Rabbi Yitzchak Zilber, who noticed this, suggested the following explanation (mentioned by Rabbi Menachem Kasher in Torah Shlema 28 pp. 286 – 289):
“The vav of the word gachon (Leviticus 11:42) is the middle of the Torah's letters” – meaning the middle letter of the unusual letters – the large and small letters – of the Torah, which it is; “the words darosh darash (Leviticus 11:16) are the middle of the words” – meaning the middle of double words (where there are two words following each other that are spelt identically, such as אברהם אברהם (Genesis 22:11) or עדר עדר (Genesis 32:17)) in the Torah, which it is, and; “the ayin of miya’ar (Psalms 80:14) is the middle of Psalms” – meaning the middle of the large and small letters in Psalms, which it is as well.

(I have not found if Rabbi Zilber offered an explanation for the meaning of “the verse 'Vahitgalach...' (Leviticus 13:33) [is the middle] of the verses.”)
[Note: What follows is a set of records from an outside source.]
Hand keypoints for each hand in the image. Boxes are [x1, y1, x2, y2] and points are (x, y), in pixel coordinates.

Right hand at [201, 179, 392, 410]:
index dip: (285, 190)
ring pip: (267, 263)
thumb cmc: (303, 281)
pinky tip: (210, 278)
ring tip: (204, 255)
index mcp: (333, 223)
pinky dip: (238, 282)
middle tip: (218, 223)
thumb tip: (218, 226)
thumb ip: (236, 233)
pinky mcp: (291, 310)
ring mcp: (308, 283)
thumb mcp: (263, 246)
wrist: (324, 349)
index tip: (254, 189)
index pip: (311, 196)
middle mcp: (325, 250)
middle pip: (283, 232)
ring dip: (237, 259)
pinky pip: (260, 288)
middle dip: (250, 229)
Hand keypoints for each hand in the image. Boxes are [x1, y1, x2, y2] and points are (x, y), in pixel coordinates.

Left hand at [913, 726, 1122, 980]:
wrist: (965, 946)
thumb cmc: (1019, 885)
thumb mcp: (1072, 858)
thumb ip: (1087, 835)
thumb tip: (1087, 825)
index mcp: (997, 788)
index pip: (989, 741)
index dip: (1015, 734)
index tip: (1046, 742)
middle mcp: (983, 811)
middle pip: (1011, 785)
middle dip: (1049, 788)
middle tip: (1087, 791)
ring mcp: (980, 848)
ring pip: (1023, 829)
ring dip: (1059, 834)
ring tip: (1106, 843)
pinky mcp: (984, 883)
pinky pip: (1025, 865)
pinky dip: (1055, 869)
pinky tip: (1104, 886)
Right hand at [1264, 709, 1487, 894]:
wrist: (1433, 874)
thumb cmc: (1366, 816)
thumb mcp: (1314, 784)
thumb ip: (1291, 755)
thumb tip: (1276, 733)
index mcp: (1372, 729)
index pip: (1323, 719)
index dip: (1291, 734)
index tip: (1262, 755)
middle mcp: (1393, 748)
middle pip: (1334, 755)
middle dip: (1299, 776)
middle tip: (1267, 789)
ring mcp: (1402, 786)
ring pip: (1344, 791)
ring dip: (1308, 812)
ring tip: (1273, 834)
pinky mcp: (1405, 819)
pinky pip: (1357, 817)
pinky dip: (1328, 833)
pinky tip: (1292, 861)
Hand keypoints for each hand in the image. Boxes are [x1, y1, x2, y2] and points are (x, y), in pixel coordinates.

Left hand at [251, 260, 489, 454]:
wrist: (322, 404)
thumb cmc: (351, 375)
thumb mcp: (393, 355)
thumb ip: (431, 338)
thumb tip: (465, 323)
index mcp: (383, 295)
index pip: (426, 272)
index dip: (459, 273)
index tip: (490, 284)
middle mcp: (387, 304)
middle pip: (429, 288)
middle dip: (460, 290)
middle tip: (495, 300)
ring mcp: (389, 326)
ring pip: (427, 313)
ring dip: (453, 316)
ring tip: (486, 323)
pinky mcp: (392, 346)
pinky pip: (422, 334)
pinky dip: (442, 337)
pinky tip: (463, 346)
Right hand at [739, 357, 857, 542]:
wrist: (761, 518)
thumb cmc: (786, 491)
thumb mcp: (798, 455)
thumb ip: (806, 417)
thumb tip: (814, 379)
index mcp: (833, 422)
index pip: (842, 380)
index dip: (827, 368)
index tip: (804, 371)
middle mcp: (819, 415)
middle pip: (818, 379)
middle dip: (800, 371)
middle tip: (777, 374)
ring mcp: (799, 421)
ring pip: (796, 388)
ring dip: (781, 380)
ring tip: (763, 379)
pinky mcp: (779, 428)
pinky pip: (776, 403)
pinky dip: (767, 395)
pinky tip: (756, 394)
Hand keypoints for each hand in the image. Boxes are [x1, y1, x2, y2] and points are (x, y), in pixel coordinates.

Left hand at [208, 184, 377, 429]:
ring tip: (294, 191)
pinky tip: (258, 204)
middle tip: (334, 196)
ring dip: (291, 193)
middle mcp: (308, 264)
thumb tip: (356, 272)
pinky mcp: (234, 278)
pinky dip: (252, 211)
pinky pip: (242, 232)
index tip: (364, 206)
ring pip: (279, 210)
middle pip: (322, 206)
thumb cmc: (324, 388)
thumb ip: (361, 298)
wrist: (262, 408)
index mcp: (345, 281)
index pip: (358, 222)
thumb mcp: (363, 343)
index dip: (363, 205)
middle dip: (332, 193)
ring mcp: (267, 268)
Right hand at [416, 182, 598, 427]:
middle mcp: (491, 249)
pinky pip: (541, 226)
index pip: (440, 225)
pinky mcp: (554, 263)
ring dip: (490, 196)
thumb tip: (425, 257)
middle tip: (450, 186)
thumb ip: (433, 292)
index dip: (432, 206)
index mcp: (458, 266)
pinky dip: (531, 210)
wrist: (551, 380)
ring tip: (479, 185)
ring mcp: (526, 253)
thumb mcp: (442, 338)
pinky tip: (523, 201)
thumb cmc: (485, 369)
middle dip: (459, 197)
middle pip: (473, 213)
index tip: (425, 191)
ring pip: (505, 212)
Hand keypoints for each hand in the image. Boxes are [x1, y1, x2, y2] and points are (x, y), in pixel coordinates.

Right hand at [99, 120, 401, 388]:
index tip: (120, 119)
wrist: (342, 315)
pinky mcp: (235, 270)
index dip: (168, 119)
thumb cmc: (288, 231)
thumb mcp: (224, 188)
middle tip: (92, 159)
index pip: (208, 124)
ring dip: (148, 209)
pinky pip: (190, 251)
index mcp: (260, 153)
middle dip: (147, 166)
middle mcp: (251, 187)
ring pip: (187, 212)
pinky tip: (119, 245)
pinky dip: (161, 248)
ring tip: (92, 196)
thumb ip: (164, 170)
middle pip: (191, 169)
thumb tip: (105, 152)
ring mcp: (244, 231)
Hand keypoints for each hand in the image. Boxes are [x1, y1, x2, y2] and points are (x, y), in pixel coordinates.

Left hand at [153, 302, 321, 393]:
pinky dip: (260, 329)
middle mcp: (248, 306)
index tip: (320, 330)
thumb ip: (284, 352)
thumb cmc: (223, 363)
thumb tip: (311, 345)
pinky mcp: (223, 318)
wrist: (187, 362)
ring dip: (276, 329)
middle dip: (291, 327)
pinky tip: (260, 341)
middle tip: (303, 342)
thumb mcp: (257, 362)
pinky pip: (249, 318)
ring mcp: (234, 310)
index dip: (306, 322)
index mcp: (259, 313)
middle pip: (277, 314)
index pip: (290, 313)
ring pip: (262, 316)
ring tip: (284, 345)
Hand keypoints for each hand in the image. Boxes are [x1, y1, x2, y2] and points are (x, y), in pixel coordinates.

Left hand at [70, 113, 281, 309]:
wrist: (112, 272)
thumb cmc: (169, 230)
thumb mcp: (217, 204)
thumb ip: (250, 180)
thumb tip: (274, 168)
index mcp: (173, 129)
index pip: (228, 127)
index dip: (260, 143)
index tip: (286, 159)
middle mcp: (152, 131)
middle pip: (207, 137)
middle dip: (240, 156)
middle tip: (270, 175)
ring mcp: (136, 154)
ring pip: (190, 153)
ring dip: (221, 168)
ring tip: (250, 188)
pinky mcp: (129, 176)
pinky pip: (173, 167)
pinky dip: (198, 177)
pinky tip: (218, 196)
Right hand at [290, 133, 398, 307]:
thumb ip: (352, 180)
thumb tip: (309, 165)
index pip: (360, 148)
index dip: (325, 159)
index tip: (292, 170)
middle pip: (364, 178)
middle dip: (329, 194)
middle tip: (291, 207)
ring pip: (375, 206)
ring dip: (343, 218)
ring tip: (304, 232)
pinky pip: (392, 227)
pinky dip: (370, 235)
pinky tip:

Lastly, with regard to the number of 5888 that the Gemara provides as the count for the verses of the Torah, Rabbi Yitzchak Zilber notes that there are 43 verses which are found in Psalms and Chronicles that are identical to verses that are found in the Torah. Accordingly, the Talmudic statement can be understood as follows: “The Sages taught: 5888 are the verses of the Torah scroll (that are found throughout the entire Scripture – 5845 in the Torah, and another 43 in other books), eight more [verses] in Psalms (i.e. 8 identical verses) and eight less in Chronicles (i.e. 35, which is eight less from 43, as the other 8 verses are in found in Psalms).” I’ll readily admit that this explanation doesn’t fit very well into the words, but it is possible that it reflects the true intent of the passage nonetheless, especially when considering the other details that fit in well.


It may very well be that the intent of the Talmud by recording these teachings were to assure the future generations that the unusual features that are found in the Torah text are not mistakes; rather that they are supposed to be there, and are part of the original scribal tradition.